Some other mutations involved in formation of kidney cancers that are not inherited are also known. Most risk factors for cancer somehow damage the DNA that forms genes. For example, cigarette smoke is a risk factor for kidney cancer and many other cancers. Cigarette smoke contains chemicals that damage genes of kidney cells which may help predispose to cancer formation.
A family history of kidney carcinoma
Some patients with RCC may have inherited one or more genes that increase their risk for this disease. The exact function of these genes and how they cause RCC are not completely known. This hereditary form of RCC usually occurs in both kidneys and causes multiple tumors appear. Hereditary forms of RCC have been found involving both clear cell and papillary cell type RCC although the specific mutations causing these tumors are different.

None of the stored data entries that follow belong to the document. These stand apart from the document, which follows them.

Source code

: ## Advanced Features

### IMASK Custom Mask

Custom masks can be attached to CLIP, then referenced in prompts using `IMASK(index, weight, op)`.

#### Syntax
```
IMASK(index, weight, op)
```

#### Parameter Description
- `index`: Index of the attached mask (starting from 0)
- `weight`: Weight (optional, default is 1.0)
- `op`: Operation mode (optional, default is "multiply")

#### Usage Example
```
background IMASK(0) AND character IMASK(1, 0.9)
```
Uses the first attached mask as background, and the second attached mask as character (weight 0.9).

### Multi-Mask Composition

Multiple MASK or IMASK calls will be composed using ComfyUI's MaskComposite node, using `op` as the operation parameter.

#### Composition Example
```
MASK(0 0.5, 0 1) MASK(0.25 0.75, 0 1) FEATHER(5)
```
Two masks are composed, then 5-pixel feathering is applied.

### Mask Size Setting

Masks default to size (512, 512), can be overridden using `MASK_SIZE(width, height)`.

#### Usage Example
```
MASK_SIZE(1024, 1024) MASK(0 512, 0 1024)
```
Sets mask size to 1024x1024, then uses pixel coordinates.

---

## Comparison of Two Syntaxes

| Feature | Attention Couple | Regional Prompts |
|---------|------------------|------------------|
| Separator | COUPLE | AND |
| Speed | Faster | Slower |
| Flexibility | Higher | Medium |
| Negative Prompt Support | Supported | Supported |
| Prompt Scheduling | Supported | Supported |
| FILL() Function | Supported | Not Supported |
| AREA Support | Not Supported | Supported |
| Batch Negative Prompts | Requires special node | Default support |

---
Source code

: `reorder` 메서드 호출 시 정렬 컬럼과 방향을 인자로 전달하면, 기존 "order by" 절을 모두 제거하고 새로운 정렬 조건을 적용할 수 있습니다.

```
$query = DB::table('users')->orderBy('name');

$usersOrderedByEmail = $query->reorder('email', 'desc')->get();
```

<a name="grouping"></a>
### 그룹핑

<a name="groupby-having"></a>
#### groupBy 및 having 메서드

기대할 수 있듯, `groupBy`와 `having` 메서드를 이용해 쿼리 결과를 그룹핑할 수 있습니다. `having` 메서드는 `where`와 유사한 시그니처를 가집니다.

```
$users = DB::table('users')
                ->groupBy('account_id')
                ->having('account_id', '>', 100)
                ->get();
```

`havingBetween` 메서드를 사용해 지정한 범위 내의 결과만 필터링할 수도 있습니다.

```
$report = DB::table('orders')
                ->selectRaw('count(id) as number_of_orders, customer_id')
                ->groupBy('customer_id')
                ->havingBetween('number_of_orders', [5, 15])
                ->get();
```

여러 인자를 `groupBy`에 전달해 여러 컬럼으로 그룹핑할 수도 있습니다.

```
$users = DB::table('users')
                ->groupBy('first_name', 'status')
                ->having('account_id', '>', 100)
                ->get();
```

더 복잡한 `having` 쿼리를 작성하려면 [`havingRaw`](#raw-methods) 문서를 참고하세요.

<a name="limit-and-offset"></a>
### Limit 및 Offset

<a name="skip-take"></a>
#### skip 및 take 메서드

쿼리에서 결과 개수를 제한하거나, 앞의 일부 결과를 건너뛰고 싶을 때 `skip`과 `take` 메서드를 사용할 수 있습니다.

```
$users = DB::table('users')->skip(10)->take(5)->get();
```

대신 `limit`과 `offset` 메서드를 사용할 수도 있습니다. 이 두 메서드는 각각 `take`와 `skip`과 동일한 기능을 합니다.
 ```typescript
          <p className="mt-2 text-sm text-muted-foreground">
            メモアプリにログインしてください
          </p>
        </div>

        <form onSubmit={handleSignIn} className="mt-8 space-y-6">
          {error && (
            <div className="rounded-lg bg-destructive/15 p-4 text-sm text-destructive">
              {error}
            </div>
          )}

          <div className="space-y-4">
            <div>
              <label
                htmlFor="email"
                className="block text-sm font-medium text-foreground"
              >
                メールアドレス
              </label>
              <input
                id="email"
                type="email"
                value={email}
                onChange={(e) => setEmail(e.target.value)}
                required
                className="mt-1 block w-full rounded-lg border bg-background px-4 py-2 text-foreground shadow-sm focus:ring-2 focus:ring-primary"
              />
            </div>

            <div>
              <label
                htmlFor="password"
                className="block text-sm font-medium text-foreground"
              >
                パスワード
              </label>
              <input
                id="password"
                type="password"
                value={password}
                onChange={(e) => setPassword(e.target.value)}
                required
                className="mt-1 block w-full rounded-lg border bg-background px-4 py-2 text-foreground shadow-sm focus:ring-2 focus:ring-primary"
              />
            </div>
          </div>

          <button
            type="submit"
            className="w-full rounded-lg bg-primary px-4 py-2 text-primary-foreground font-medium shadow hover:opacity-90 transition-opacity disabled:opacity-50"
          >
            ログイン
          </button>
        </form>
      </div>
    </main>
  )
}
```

Von Hippel-Lindau syndrome (VHL)
This disease is characterized by multiple tumors of the kidneys, brain, spine, eyes, adrenal glands, pancreas, inner ear, or epididymis. Von Hippel-Lindau disease occurs in about 1 in 36,000 births and tends to occur in clusters within families. VHL patients have high incidence of developing clear cell RCC and the cancers usually develop at an early age. About 40% of people with this disease have either cysts or tumors in both kidneys. Some can have many small RCCs throughout their kidneys. The gene that causes von Hippel-Lindau disease has been found and is called the VHL gene. It is located on chromosome 3. Tests looking for the VHL gene mutation are becoming available. It also has been shown that high number of sporadic clear cell RCC show genetic alterations involving VHL gene thus underscoring importance of this gene in pathogenesis of clear cell RCC.
This disease is characterized by numerous bumps on the skin (caused by small tumors of the blood vessels), seizures, mental retardation, and cysts in the kidneys, liver and pancreas. Patients with this disease also have an increased risk of developing RCC.
Other Risk Factors
Diet and weight
Some studies find a greater risk of RCC in people who are overweight and those who eat a high-fat diet.
Long-term kidney failure
Some patients with chronic (long-term) kidney failure who are treated with dialysis over a long period of time may develop cysts in their kidneys. RCCs may develop from the cells that line these cysts. For this reason, many doctors recommend periodic ultrasound examinations or CT scans for these patients, so that any kidney cancers that develop are likely to be found at an early stage, when their prognosis will be most favorable.
Most RCCs occur in adults between the ages of 50–70 years. They are rare in children and young adults.
RCC is twice as common in men than in women.